It is my life day today.
At 9.30am on the 5th October 2021 it was exactly 3 years since my accident. Its strange to think that 3 years ago I walked out of the house to everything being normal, apart from the fact it was warm in October which isn't normal at all. Less then an hour later I was on the floor unable to move. No loss of blood, no loss of consciousness but a permanent change and the biggest change in my life to date.
It's a strange feeling when this day comes around. More of a birthday celebration then a funeral commiseration. Another anniversary that you feel you should acknowledge every year but loses its appeal as life goes on.
The first year I went to the pub. The same pub I had planned to go to on the day of the accident, meeting the same person I was meant to have seen that afternoon. It was poetic, closing the circle 12 months later.
On the second Life Day the UK was a little lockdowny. I had hoped to have a meal with my whole family but in the end, due to the rule of 6, I spent it with Mrs BWF and my parents. It was subdued and a lovely way to spend it. It rained.

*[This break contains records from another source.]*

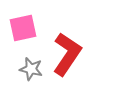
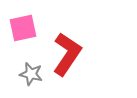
gray star: moved 5 px down
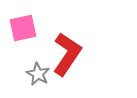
gray star: moved 7 px right; rotated 15 degrees clockwise
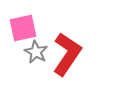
gray star: moved 2 px left, 22 px up
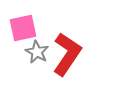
gray star: moved 1 px right
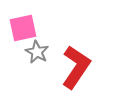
red L-shape: moved 9 px right, 13 px down
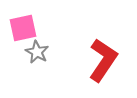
red L-shape: moved 27 px right, 7 px up
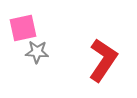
gray star: rotated 25 degrees counterclockwise
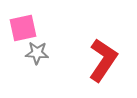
gray star: moved 1 px down
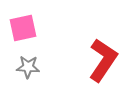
gray star: moved 9 px left, 14 px down
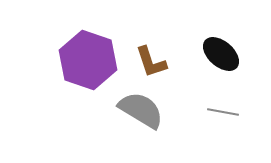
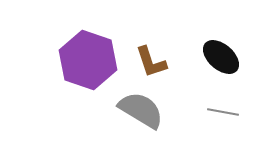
black ellipse: moved 3 px down
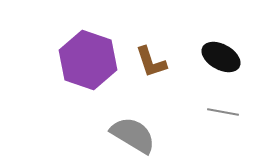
black ellipse: rotated 12 degrees counterclockwise
gray semicircle: moved 8 px left, 25 px down
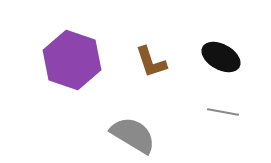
purple hexagon: moved 16 px left
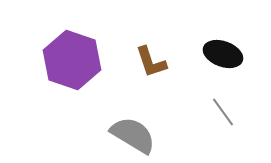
black ellipse: moved 2 px right, 3 px up; rotated 9 degrees counterclockwise
gray line: rotated 44 degrees clockwise
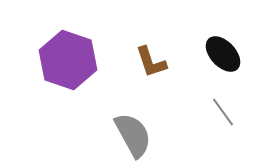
black ellipse: rotated 27 degrees clockwise
purple hexagon: moved 4 px left
gray semicircle: rotated 30 degrees clockwise
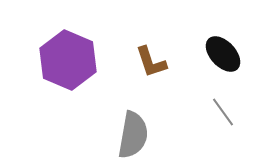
purple hexagon: rotated 4 degrees clockwise
gray semicircle: rotated 39 degrees clockwise
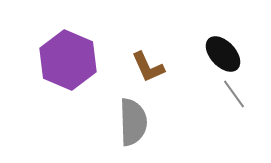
brown L-shape: moved 3 px left, 5 px down; rotated 6 degrees counterclockwise
gray line: moved 11 px right, 18 px up
gray semicircle: moved 13 px up; rotated 12 degrees counterclockwise
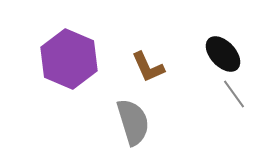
purple hexagon: moved 1 px right, 1 px up
gray semicircle: rotated 15 degrees counterclockwise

This year I had my hair cut, went to the gym and caught up with work. Not very different from any other day but one Injer-versary constant has remained. Every year I look back and add a new mantra that I've learnt / borrowed / stolen in the last 12 months.
In 2019 it was the realisation that 'happy people focus on what they have and miserable people focus on what they don't.'
In 2020 I learnt that 'if it's important you will make time, if it's not you will make an excuse.'
This year I've added 'Accept change' as it was another year where lots happened that I wasn't expecting, and was out of my control.
It doesn't matter how much you want things to stay the same they never do. I never expected to be a wheelchair user when I was in my twenties but then I never expected to like red wine and olives or use the word "mantra" and here we are. Very few people end up with lives the way they plan, and even if they do, no one takes the journey they expected to get there.
Tomorrow is a new day. Less personally poignant then the 5th October maybe but I look forward to experiencing it all the same.